- **TRY IT**:
The required answer is a copy of each line in the entries below that includes "usually".

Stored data
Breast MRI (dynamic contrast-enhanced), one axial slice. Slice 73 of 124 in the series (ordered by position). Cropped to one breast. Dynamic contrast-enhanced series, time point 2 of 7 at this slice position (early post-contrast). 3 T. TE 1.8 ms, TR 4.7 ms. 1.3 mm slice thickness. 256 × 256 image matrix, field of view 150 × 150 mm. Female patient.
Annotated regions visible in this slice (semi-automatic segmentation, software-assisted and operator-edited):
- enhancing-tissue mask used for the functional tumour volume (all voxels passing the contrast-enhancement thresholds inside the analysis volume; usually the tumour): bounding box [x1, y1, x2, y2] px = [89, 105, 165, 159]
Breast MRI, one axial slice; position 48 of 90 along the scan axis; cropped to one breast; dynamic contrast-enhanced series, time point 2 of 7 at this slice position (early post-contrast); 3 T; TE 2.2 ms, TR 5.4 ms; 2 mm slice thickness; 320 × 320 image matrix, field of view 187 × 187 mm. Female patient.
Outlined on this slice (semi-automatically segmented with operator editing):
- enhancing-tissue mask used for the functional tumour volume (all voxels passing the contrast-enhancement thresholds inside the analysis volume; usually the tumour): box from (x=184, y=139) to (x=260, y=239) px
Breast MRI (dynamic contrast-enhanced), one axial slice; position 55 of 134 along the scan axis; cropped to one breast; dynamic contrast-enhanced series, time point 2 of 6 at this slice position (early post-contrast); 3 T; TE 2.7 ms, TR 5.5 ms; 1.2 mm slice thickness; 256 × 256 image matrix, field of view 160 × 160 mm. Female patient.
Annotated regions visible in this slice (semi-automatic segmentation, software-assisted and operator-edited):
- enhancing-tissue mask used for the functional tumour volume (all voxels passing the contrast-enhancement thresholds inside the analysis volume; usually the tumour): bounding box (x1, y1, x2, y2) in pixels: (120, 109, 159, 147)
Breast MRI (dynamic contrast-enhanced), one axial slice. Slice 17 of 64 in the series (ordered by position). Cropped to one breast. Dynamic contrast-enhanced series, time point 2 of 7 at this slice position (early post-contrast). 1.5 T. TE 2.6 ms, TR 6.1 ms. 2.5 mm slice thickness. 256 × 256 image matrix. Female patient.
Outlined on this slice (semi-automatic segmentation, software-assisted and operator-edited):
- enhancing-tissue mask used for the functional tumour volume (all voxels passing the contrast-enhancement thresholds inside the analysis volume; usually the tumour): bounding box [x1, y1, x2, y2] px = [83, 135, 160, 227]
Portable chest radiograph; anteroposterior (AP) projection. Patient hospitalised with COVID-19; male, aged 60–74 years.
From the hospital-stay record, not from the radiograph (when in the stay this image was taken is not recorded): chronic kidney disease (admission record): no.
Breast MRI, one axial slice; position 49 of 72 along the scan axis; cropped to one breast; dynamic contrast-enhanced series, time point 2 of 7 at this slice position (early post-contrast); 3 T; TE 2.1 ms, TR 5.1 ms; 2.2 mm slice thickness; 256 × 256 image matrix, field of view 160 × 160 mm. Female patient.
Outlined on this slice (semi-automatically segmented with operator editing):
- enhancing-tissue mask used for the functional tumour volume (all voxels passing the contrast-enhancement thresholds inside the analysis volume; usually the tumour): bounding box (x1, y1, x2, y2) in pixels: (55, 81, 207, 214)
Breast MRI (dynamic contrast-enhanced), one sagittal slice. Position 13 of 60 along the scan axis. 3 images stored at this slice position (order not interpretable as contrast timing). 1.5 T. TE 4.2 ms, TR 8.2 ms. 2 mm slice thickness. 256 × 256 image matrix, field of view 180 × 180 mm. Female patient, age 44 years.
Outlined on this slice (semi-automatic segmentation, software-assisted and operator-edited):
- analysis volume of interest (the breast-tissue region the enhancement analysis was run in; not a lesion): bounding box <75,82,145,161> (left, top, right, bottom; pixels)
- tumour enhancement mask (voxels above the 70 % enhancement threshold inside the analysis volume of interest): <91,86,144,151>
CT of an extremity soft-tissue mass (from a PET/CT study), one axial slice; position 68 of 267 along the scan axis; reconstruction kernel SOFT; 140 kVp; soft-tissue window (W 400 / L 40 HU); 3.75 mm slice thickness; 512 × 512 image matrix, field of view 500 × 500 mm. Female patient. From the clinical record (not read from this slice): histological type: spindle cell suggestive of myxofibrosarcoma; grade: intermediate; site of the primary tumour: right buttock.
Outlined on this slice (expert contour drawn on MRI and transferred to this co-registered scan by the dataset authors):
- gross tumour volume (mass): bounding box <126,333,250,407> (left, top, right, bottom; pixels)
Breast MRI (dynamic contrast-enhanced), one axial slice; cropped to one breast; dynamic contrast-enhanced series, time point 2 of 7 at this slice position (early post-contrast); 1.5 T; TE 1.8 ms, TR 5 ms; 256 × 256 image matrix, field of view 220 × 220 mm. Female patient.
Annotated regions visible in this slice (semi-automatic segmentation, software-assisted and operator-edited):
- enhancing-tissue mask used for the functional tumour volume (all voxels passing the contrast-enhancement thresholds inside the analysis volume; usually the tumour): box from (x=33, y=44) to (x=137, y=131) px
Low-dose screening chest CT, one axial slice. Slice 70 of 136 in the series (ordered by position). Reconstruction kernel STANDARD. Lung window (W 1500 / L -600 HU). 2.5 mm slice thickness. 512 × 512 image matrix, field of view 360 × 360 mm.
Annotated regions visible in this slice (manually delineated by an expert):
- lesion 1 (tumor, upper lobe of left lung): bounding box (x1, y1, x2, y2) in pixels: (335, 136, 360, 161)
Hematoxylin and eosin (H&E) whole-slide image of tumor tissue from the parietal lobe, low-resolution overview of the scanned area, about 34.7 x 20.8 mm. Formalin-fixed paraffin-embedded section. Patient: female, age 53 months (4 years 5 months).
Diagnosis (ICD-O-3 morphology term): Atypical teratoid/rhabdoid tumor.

- **ANSWER SECTION**:
- enhancing-tissue mask used for the functional tumour volume (all voxels passing the contrast-enhancement thresholds inside the analysis volume; usually the tumour): bounding box [x1, y1, x2, y2] px = [89, 105, 165, 159]
- enhancing-tissue mask used for the functional tumour volume (all voxels passing the contrast-enhancement thresholds inside the analysis volume; usually the tumour): box from (x=184, y=139) to (x=260, y=239) px
- enhancing-tissue mask used for the functional tumour volume (all voxels passing the contrast-enhancement thresholds inside the analysis volume; usually the tumour): bounding box (x1, y1, x2, y2) in pixels: (120, 109, 159, 147)
- enhancing-tissue mask used for the functional tumour volume (all voxels passing the contrast-enhancement thresholds inside the analysis volume; usually the tumour): bounding box [x1, y1, x2, y2] px = [83, 135, 160, 227]
- enhancing-tissue mask used for the functional tumour volume (all voxels passing the contrast-enhancement thresholds inside the analysis volume; usually the tumour): bounding box (x1, y1, x2, y2) in pixels: (55, 81, 207, 214)
- enhancing-tissue mask used for the functional tumour volume (all voxels passing the contrast-enhancement thresholds inside the analysis volume; usually the tumour): box from (x=33, y=44) to (x=137, y=131) px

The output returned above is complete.